Another treatment drug, used in the described cases, was intravenous immunoglobulin. IVIG, being a monomeric immunoglobulin class G preparation found in human blood, has been applied for more than 50 years as a therapy of immunodeficiency disorders, such as Kawasaki disease, multiple sclerosis, and dermatomyositis [7, 10]. Intravenous immunoglobulin, due to its anti-infective, anti-inflammatory, and immunoregulatory properties, has been introduced empirically to ART programs with the aim of improving IVF success. The effectiveness of IVIG in women with RIF has been evaluated in several prospective, randomized, placebo-controlled trials and summarized in two meta-analysis [8, 10]. Both of them showed that in patients experiencing “unexplained” repeated IVF failure and/or “unexplained” infertility the use of IVIG was significantly associated with a higher clinical pregnancy and lower miscarriage rate.
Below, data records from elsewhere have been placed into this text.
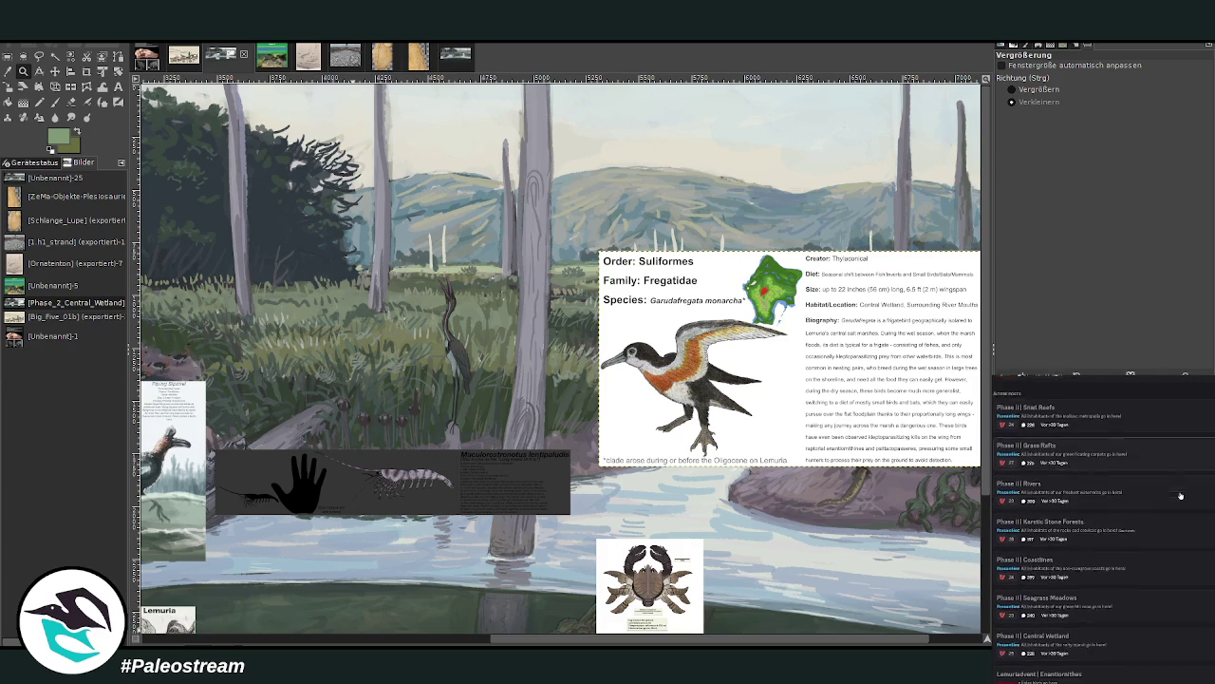
pyautogui.scroll(5, 1179, 496)
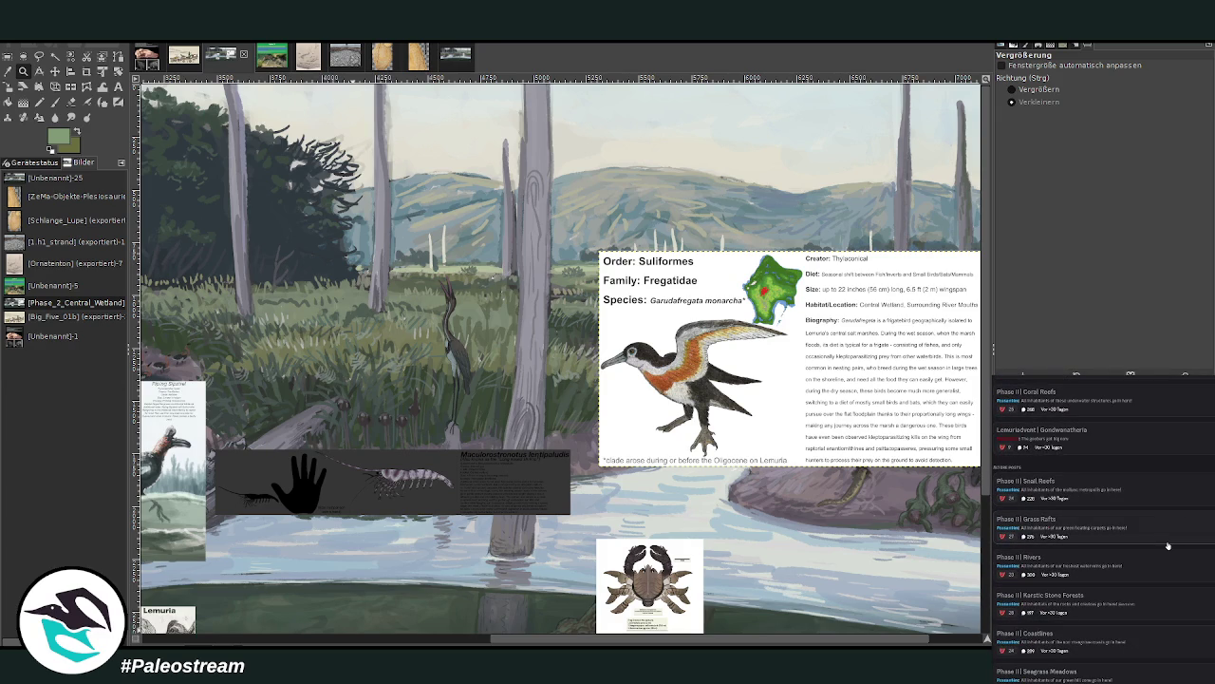
pyautogui.scroll(3, 1164, 556)
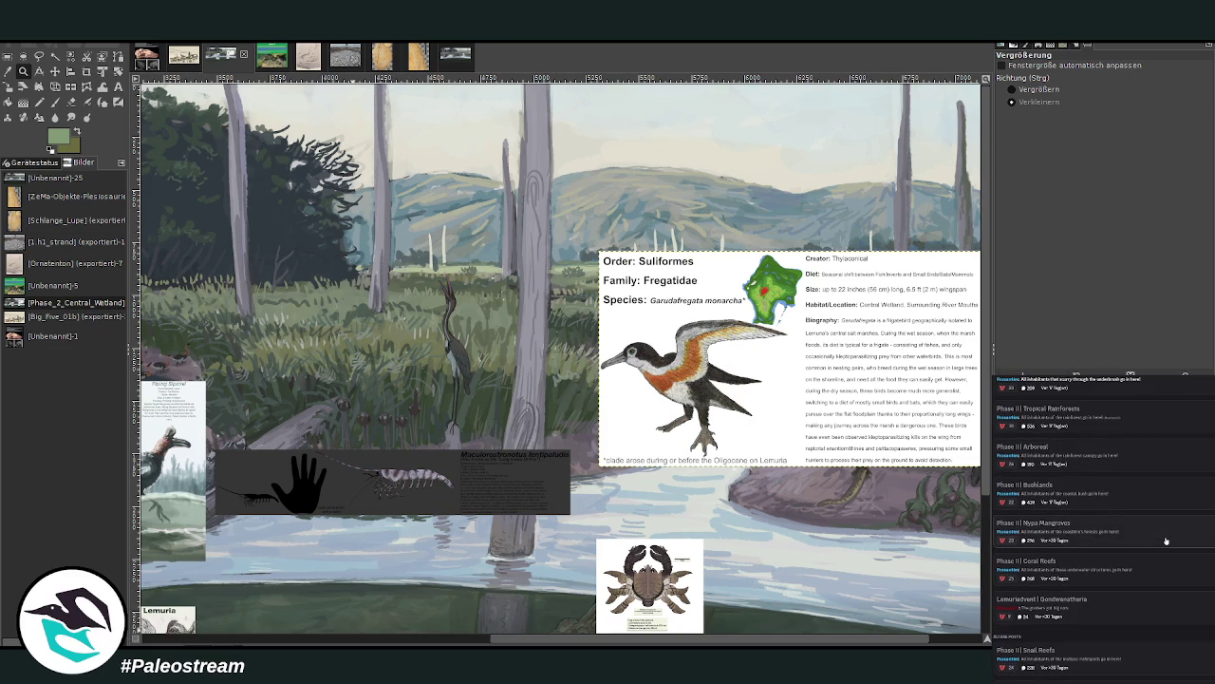
pyautogui.scroll(1, 1166, 540)
pyautogui.scroll(1, 1165, 540)
pyautogui.scroll(1, 1166, 541)
pyautogui.scroll(1, 1166, 540)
However, in the most recent of the two of meta-analysis by Nyborg et al. of a total of 8207 participants , authors did not reach statistical significance for the live birth rate per ET. It should be noted that significant variations could be found between the authors regarding the applied schemes of IVIG therapy: some researchers do adjustment according to body weight (400–500 mg/kg); others apply a fixed IVIG dosage of 20–25 g. Timing of IVIG infusion differs as well between the papers: injections start at the time of COS, ET, or on the day of the known pregnancy and are maintained until 7 or 28 weeks of gestation [8, 10]. At our ART department, we use triple 50 g IVIG infusions during IVF protocol: first, during ovarian stimulation; second, 2-3 days after oocyte pick-up; third, 4-5 days after embryo transfer.
In summary, the presence of anti-hCG autoimmunity should be suspected even in patients with a known factor of infertility, who have RIF following IVF treatment. Autoimmune system dysfunction should be considered in these cases when planning an ART cycle. We support the hypothesis that immunotherapy might be beneficial for women with repeated IVF attempts. To our knowledge, this is the first study to discuss complex immunomodulating therapy including membrane plasmapheresis, prednisolone, and intravenous immunoglobulins for successful and safe treatment of patients with RIF. However, larger prospective controlled studies are required to confirm these findings and determine diagnostic options, as well as a unified treatment scheme, for women with recurrent reproduction failures.
The approval of the study protocol was granted by the local Ethics Committee.
The informed consent was obtained from all of the three women, as well as from their partners.
The authors have indicated that they have no conflict of interests regarding the content of this paper.